### Entries shown

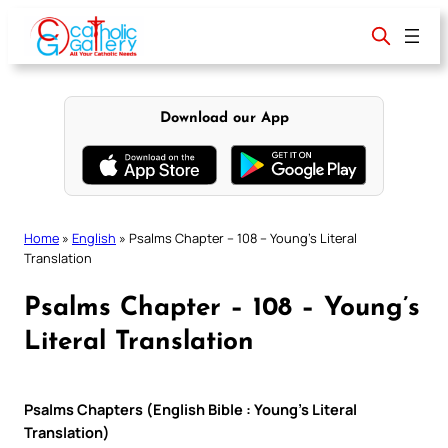
Skip
to
content
Download our App
Home
»
English
»
Psalms Chapter – 108 – Young’s Literal
Translation
Psalms Chapter – 108 – Young’s
Literal Translation
Psalms Chapters (English Bible : Young’s Literal
Translation)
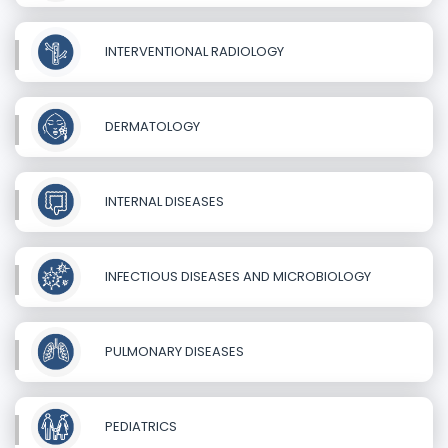
INTERVENTIONAL RADIOLOGY
DERMATOLOGY
INTERNAL DISEASES
INFECTIOUS DISEASES AND MICROBIOLOGY
PULMONARY DISEASES
PEDIATRICS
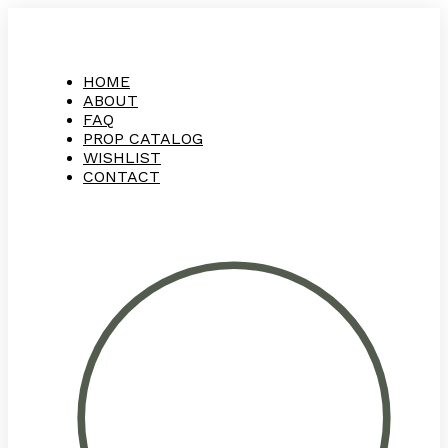
HOME
ABOUT
FAQ
PROP CATALOG
WISHLIST
CONTACT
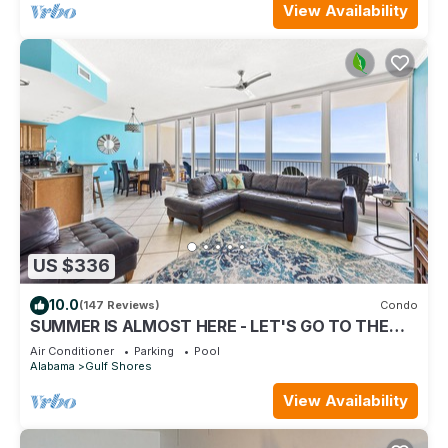
View Availability
US $336
10.0
(147 Reviews)
Condo
SUMMER IS ALMOST HERE - LET'S GO TO THE
BEACH! BOOK NOW!
Air Conditioner
Parking
Pool
Alabama
Gulf Shores
View Availability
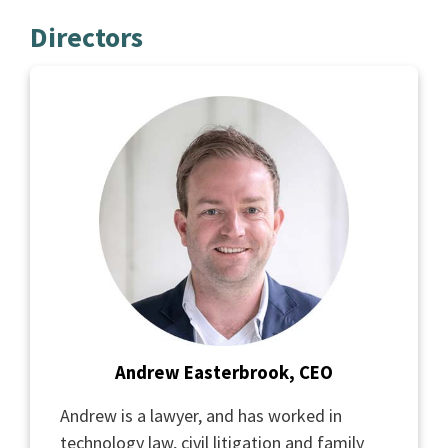
Directors
Andrew Easterbrook, CEO
Andrew is a lawyer, and has worked in
technology law, civil litigation and family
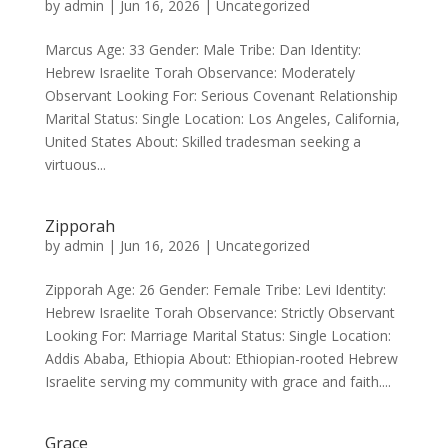
by
admin
|
Jun 16, 2026
|
Uncategorized
Marcus Age: 33 Gender: Male Tribe: Dan Identity:
Hebrew Israelite Torah Observance: Moderately
Observant Looking For: Serious Covenant Relationship
Marital Status: Single Location: Los Angeles, California,
United States About: Skilled tradesman seeking a
virtuous...
Zipporah
by
admin
|
Jun 16, 2026
|
Uncategorized
Zipporah Age: 26 Gender: Female Tribe: Levi Identity:
Hebrew Israelite Torah Observance: Strictly Observant
Looking For: Marriage Marital Status: Single Location:
Addis Ababa, Ethiopia About: Ethiopian-rooted Hebrew
Israelite serving my community with grace and faith....
Grace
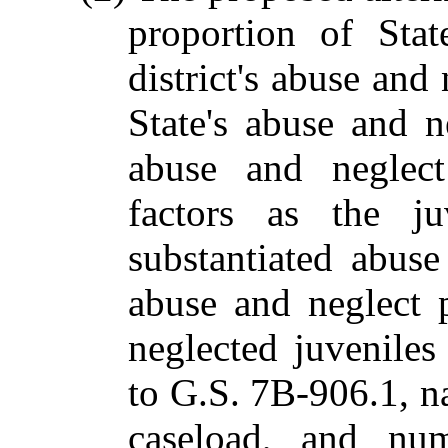
proportion of Stat
district's abuse and
State's abuse and 
abuse and neglect
factors as the ju
substantiated abus
abuse and neglect 
neglected juveniles
to G.S. 7B-906.1, nat
caseload, and num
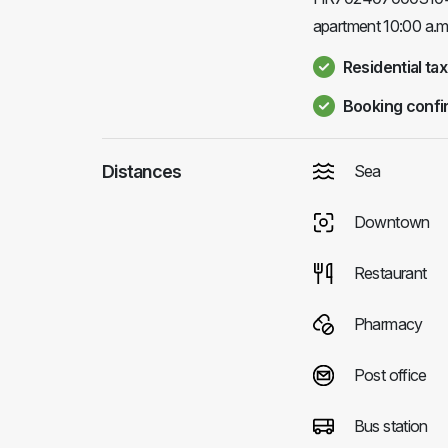
apartment 10:00 a.m
Residential tax
Booking confi
Distances
Sea
Downtown
Restaurant
Pharmacy
Post office
Bus station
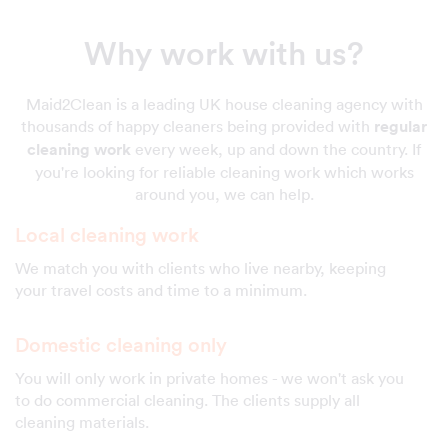
Why work with us?
Maid2Clean is a leading UK house cleaning agency with
thousands of happy cleaners being provided with
regular
cleaning work
every week, up and down the country. If
you're looking for reliable cleaning work which works
around you, we can help.
Local cleaning work
We match you with clients who live nearby, keeping
your travel costs and time to a minimum.
Domestic cleaning only
You will only work in private homes - we won't ask you
to do commercial cleaning. The clients supply all
cleaning materials.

### Try it
Recast every line of text from the records above as one numbered list, skipping any blank lines. Leave the pictures out of the answer.

### Written answer
1. Skip
2. to
3. content
4. Download our App
5. Home
6. »
7. English
8. »
9. Psalms Chapter – 108 – Young’s Literal
10. Translation
11. Psalms Chapter – 108 – Young’s
12. Literal Translation
13. Psalms Chapters (English Bible : Young’s Literal
14. Translation)
15. INTERVENTIONAL RADIOLOGY
16. DERMATOLOGY
17. INTERNAL DISEASES
18. INFECTIOUS DISEASES AND MICROBIOLOGY
19. PULMONARY DISEASES
20. PEDIATRICS
21. HOME
22. ABOUT
23. FAQ
24. PROP CATALOG
25. WISHLIST
26. CONTACT
27. View Availability
28. US $336
29. 10.0
30. (147 Reviews)
31. Condo
32. SUMMER IS ALMOST HERE - LET'S GO TO THE
33. BEACH! BOOK NOW!
34. Air Conditioner
35. Parking
36. Pool
37. Alabama
38. Gulf Shores
39. View Availability
40. Directors
41. Andrew Easterbrook, CEO
42. Andrew is a lawyer, and has worked in
43. technology law, civil litigation and family
44. by
45. admin
46. |
47. Jun 16, 2026
48. |
49. Uncategorized
50. Marcus Age: 33 Gender: Male Tribe: Dan Identity:
51. Hebrew Israelite Torah Observance: Moderately
52. Observant Looking For: Serious Covenant Relationship
53. Marital Status: Single Location: Los Angeles, California,
54. United States About: Skilled tradesman seeking a
55. virtuous...
56. Zipporah
57. by
58. admin
59. |
60. Jun 16, 2026
61. |
62. Uncategorized
63. Zipporah Age: 26 Gender: Female Tribe: Levi Identity:
64. Hebrew Israelite Torah Observance: Strictly Observant
65. Looking For: Marriage Marital Status: Single Location:
66. Addis Ababa, Ethiopia About: Ethiopian-rooted Hebrew
67. Israelite serving my community with grace and faith....
68. Grace
69. proportion of Stat
70. district's abuse and
71. State's abuse and 
72. abuse and neglect
73. factors as the ju
74. substantiated abus
75. abuse and neglect 
76. neglected juveniles
77. to G.S. 7B-906.1, nat
78. caseload, and num
79. apartment 10:00 a.m
80. Residential tax
81. Booking confi
82. Distances
83. Sea
84. Downtown
85. Restaurant
86. Pharmacy
87. Post office
88. Bus station
89. Why work with us?
90. Maid2Clean is a leading UK house cleaning agency with
91. thousands of happy cleaners being provided with
92. regular
93. cleaning work
94. every week, up and down the country. If
95. you're looking for reliable cleaning work which works
96. around you, we can help.
97. Local cleaning work
98. We match you with clients who live nearby, keeping
99. your travel costs and time to a minimum.
100. Domestic cleaning only
101. You will only work in private homes - we won't ask you
102. to do commercial cleaning. The clients supply all
103. cleaning materials.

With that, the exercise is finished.